Figure out the number of lines in the data that hold the string "shoulder". Reply with that figure only.
***
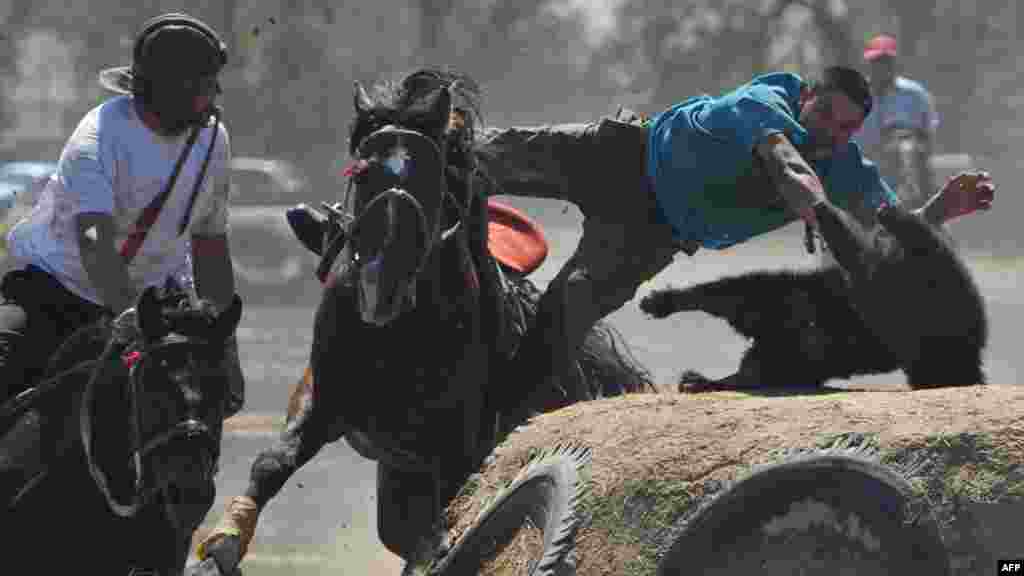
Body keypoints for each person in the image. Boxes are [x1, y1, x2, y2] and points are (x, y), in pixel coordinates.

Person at [289, 66, 993, 412]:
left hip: (654, 233)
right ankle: (347, 225)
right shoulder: (765, 106)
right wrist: (820, 210)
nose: (834, 136)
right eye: (828, 118)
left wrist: (943, 209)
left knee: (563, 319)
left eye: (845, 130)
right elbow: (786, 167)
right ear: (807, 97)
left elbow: (893, 234)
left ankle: (497, 416)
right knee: (469, 153)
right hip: (618, 158)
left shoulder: (845, 165)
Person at [0, 12, 243, 411]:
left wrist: (221, 335)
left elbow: (210, 242)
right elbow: (95, 243)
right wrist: (130, 316)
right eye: (203, 85)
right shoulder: (97, 137)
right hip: (57, 294)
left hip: (161, 304)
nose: (215, 94)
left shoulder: (214, 140)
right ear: (170, 90)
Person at [854, 34, 940, 207]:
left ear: (894, 63)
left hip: (908, 169)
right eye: (877, 61)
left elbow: (928, 133)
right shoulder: (856, 95)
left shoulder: (915, 94)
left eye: (887, 61)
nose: (882, 66)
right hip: (865, 170)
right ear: (869, 63)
***
### WRITTEN RESPONSE
6